* **Exercise details**:
For the string "pixels", search the entries below and copy every line where it appears.

* **Entries shown**:
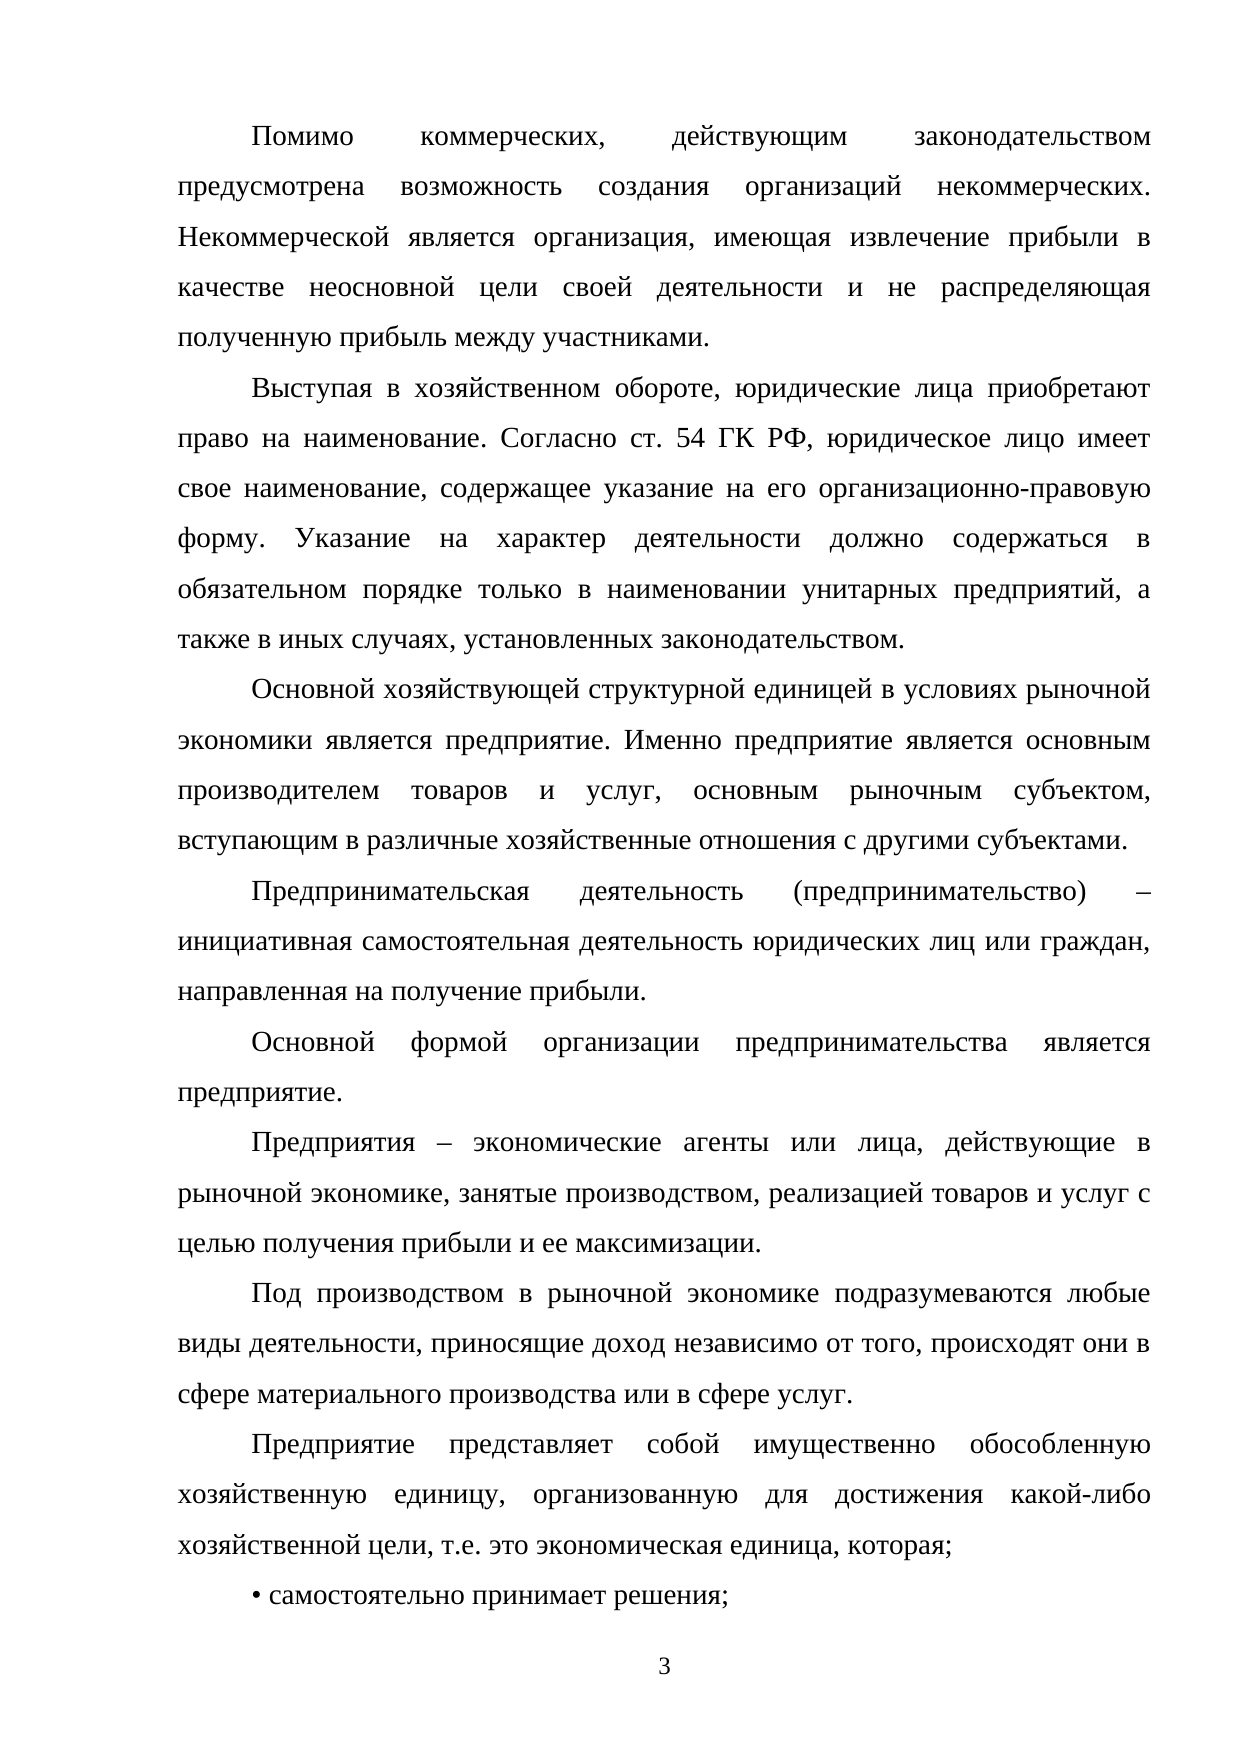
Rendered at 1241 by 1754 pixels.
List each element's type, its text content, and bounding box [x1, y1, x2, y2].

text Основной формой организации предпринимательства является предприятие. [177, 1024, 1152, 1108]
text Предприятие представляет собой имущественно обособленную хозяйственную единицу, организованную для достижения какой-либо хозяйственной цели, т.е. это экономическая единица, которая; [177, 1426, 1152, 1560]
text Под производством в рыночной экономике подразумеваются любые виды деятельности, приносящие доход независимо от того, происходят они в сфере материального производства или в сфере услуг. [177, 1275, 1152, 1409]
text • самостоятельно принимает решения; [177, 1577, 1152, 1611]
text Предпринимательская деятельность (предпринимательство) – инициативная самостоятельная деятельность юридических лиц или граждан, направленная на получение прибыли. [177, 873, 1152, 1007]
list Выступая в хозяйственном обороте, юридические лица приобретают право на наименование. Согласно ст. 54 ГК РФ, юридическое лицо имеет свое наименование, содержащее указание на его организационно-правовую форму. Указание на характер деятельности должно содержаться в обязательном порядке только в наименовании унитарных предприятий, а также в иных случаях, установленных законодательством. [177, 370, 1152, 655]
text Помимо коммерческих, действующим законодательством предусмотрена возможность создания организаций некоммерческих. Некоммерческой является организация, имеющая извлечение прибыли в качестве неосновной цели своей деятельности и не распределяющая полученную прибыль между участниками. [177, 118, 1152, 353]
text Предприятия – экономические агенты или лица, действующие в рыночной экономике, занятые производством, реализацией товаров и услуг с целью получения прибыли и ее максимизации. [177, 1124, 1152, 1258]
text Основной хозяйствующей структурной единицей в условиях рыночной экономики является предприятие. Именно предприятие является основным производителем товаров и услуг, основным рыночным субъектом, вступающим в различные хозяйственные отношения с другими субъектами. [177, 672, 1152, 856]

* * *

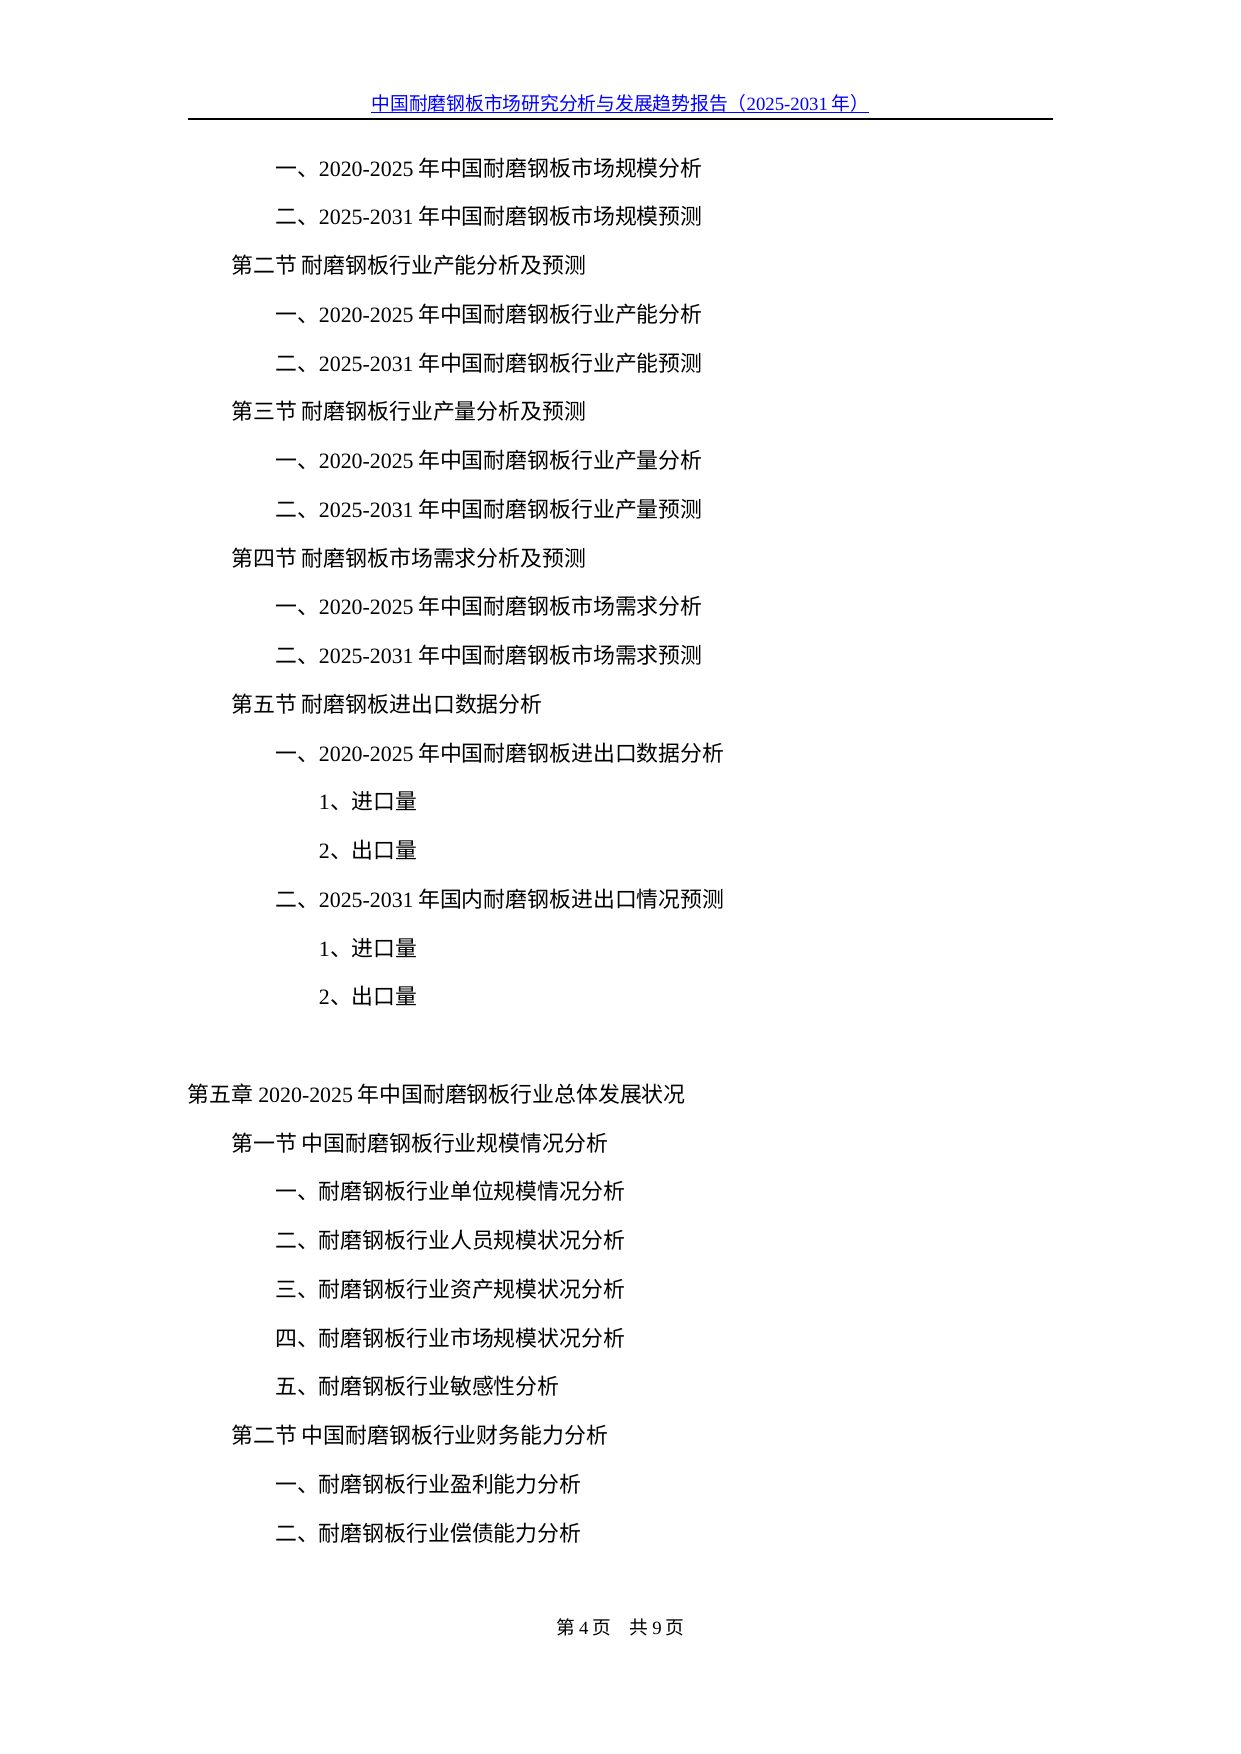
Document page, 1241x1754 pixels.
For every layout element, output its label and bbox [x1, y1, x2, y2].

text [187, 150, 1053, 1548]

* **Solution to this exercise**:
Rendered at 1241 by 1754 pixels.
Document page, 1241x1754 pixels.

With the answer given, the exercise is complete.